De repente Vilmack me invita a almorzar. ¿Tengo algo mejor para hacer? No. Menú: tarta de berenjenas. Genial. Apenas llego a su casa me siento como un gato gordo entre los almohadones comodísimos de un sillón para anotar la receta de la tarta de berenjenas, que de sus comidas de tupperware es la que más me gusta. Vilmack se siente muy halagada porque elogio sus cualidades culinarias. Parece que Juanjo nunca lo había hecho en su justa medida. Es la primera vez que lo nombra. “¿Ah, no?”, digo. “No”, responde y cambia de tema. Habla de sustituir algunos ingredientes por otros más económicos. Me llama la atención que no me pregunte por nuestra separación. Los ingredientes son muchos y la preparación es muy sencilla, se hierve todo junto, se pone dentro de la masa y va al horno. Ya está. No quiero volver a mi apartamento. Saca unos entrecots del microondas.

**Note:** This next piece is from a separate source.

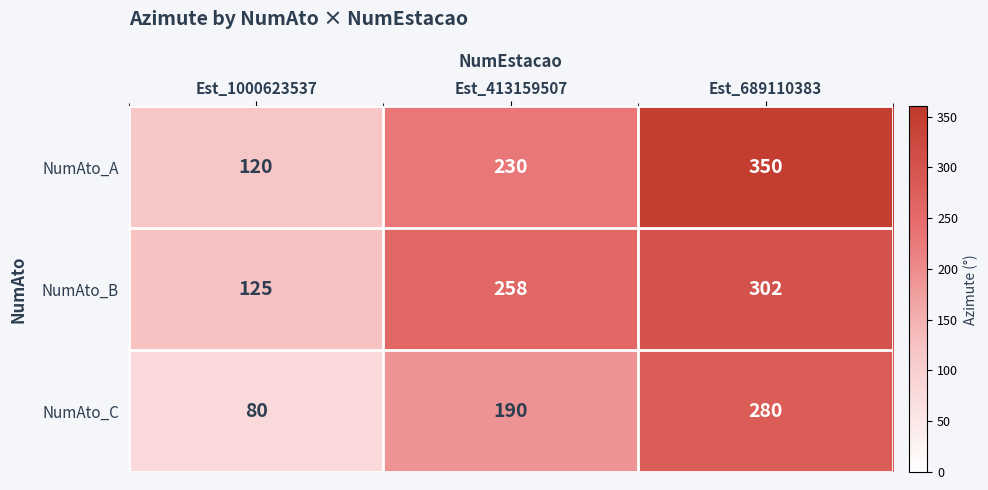

Is it true that NumAto_C equals 280 at Est_689110383?

True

Me siento muy cómodo, me distrae, aunque por momentos me habla y no le entiendo. Habla de ejercicios. Me sugiere una perseverante rutina de ejercicios y comer mucha fibra, pero yo no sirvo para eso. ¿Por qué seguir los consejos de una señora? No siempre es bueno seguir costumbres ajenas. Demasiado con todo lo que troto y todos esos abdominales de mierda que hago. Además, ¿no era que no le importaban los músculos? Esta mujer me dice cualquier cosa. Me está mintiendo. Debo cuidarme. Vamos al patio con entrecots en la mano.

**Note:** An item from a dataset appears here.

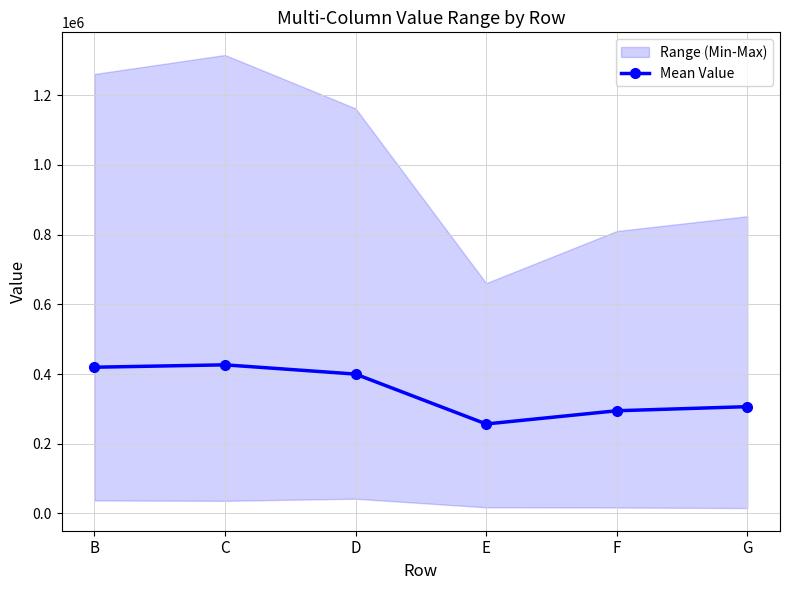

What is the sum of the values at B and G?

725772.5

El patio es pequeño pero muy limpio y muy blanco. Mucha enredadera con flores blancas, mucha macetita con tunas, mucha piedra laja. Me imagino a Juanjo en ese patio. No me lo imagino haciendo nada en particular, simplemente visualizo su imagen, parado al sol, en el medio del patio. Es una imagen solarizada. Es un video hecho por una cámara de muy mala calidad. Tiene los brazos cruzados. Vuelvo a la tierra. Voy a sentarme y rompo una silla plegable. Ella se ríe. Le divierto. Soy un monito. Sigue hablando. No me animo a festejar mi blooper y hablo un poco más. Pido perdón por lo de la silla y dice que no importa, que son de muy mala calidad, que se va a comprar unas artesanales, recicladas, hechas con botellas descartables. Me explica la técnica y no la entiendo. Hablamos de las calidades, de lo importante que es comprar cosas de buena calidad. No paramos de hablar un segundo. No es un diálogo acartonado. Me sorprendo a mí mismo hablando tanto, preguntando tanto, rimbombantemente. Debe ser porque si alguien me da curiosidad quiero saber todo al instante, no perder el tiempo. Me sorprende no preguntar nada de Juanjo, hacer como que no existe, dejar de visualizarlo, preguntarle por las tunas. Me encanta sorprenderme de mí mismo siempre que puedo. Vamos a un balcón con sombra hablando de las tunas. Tener siete tunas trae suerte. Ni una más, ni una menos. Vilmack aprovecha para regar las plantas. Me concentro en sus movimientos. Me llama la atención que riegue con ese sol tan fuerte, amenazante. Pensé que eso le hacía mal a las plantas, aunque estén a la sombra. Pensé que las tunas no se regaban. No lo digo en voz alta para no resultarle impertinente. Ella es grande, profesional y sabe lo que hace. Dice que va a poner un vidrio en el balcón y lo convertirá en un mini jardincito de invierno. Vemos que pasan demasiados taxis vacíos y nos llama la atención. Nos damos cuenta de que el mediodía no es una hora pico para los taxistas. También nos damos cuenta de que el día está espléndido. Nos damos cuenta de todo. Miramos el cielo despejado y vemos un pájaro negro volando. Vilmack lo señala y dice: “Mirá, un tordo”.